I actually like cstimer.net quite a lot, but on mobile I have issues like not being able to change stuff that relies on Keyboard shortcuts (like input mode). 

Am I too stupid to fiddle that out? I'm preferring an online timer as I can use it on both mobile + desktop easily. But Im also trying some native android apps right now.


----------



## CubeRed (Oct 18, 2021)

What input options are tou having trouble with?


----------



## Flowkap (Oct 18, 2021)

On mobile I cannot switch the input method as I don't have a keyboard. Can't find a UI way to switch it.


----------



## PapaSmurf (Oct 18, 2021)

CSTimer on mobile is a pain to use. I use ChaoTimer for iOS, but there are a lot of options that unfortunately don't sync, but they're solid timers. I'm not sure about Android.


----------



## CubeRed (Oct 18, 2021)

If meaning the input method to input times, go to options, timer then click the entering times with: menu. There should be a lot of options. Although I use Android so if you use IOS it might differ.


----------



## Sevilzww (Oct 19, 2021)

You can add csTimer homescreen to both iOS and android, it works like the desktop app and not as laggy


----------



## Flowkap (Oct 19, 2021)

CubeRed said:


> If meaning the input method to input times, go to options, timer then click the entering times with: menu. There should be a lot of options. Although I use Android so if you use IOS it might differ.

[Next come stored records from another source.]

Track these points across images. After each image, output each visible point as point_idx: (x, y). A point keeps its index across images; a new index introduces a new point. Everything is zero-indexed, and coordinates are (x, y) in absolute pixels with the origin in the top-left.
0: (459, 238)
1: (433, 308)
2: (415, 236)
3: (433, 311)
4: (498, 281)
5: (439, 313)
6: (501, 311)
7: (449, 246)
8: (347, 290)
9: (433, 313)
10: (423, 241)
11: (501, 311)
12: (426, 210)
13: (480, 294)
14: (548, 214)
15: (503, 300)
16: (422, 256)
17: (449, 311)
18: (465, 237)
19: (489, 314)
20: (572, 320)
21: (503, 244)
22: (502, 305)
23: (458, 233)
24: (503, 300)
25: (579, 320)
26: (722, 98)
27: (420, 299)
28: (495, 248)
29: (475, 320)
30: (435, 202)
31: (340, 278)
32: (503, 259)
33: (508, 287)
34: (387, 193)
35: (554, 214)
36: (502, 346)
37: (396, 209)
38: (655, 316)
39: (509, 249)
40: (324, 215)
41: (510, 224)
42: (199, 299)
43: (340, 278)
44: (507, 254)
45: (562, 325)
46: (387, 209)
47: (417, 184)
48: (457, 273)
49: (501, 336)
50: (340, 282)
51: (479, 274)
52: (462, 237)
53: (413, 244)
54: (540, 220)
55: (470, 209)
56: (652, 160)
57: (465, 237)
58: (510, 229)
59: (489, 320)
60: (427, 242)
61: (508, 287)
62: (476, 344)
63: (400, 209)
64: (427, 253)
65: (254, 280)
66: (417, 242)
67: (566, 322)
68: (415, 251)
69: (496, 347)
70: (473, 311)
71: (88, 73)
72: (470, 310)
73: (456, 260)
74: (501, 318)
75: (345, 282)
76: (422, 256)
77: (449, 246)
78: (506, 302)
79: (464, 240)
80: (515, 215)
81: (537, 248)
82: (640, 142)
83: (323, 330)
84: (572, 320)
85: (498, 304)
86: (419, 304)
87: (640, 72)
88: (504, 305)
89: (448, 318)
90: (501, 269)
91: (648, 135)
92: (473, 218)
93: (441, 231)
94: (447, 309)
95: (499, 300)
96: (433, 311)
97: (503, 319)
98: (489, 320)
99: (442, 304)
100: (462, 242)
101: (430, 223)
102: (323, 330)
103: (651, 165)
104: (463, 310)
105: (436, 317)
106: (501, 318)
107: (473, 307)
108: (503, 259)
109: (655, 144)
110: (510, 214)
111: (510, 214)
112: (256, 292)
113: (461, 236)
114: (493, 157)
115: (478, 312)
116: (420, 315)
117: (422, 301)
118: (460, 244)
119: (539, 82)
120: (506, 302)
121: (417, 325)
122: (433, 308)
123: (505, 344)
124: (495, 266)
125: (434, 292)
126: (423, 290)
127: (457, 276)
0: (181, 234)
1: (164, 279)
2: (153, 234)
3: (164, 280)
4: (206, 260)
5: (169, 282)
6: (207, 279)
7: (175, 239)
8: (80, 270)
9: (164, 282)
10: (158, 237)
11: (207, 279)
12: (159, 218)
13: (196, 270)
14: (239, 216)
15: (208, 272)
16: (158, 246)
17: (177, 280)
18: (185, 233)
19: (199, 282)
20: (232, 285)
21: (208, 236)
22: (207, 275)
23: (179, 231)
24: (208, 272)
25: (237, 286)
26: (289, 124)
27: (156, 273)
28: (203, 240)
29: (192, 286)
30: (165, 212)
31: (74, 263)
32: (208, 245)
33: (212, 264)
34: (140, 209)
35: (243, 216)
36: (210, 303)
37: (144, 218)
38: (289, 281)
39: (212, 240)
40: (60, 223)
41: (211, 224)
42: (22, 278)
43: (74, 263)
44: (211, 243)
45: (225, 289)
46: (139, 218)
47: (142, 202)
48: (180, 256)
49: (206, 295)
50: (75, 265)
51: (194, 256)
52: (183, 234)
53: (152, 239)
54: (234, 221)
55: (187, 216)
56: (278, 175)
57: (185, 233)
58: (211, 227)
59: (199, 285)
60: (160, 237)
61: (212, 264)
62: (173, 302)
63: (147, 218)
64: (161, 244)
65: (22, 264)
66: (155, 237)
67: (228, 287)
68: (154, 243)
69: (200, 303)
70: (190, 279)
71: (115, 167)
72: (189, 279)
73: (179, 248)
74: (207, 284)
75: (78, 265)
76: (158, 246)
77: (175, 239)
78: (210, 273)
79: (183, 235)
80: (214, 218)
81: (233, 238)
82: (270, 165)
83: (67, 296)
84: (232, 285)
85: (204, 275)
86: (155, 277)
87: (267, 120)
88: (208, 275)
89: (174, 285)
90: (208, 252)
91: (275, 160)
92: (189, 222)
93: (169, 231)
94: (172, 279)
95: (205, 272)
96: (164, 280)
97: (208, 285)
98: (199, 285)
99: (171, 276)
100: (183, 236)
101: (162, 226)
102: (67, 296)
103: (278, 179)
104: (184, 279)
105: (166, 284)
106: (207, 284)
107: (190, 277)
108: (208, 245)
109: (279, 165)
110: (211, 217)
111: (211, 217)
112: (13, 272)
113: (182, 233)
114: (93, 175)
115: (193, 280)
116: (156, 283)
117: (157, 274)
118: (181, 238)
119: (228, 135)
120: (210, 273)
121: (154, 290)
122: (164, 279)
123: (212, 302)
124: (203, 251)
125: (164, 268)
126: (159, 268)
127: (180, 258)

Thank you!! I overlooked this setting a million times.


----------



## Flowkap (Oct 19, 2021)

PapaSmurf said:


> CSTimer on mobile is a pain to use. I use ChaoTimer for iOS, but there are a lot of options that unfortunately don't sync, but they're solid timers. I'm not sure about Android.


Non synching different timers are not an option. I totally wait for mobile support of cubedesk. But as long as it's not here, cstimer.


----------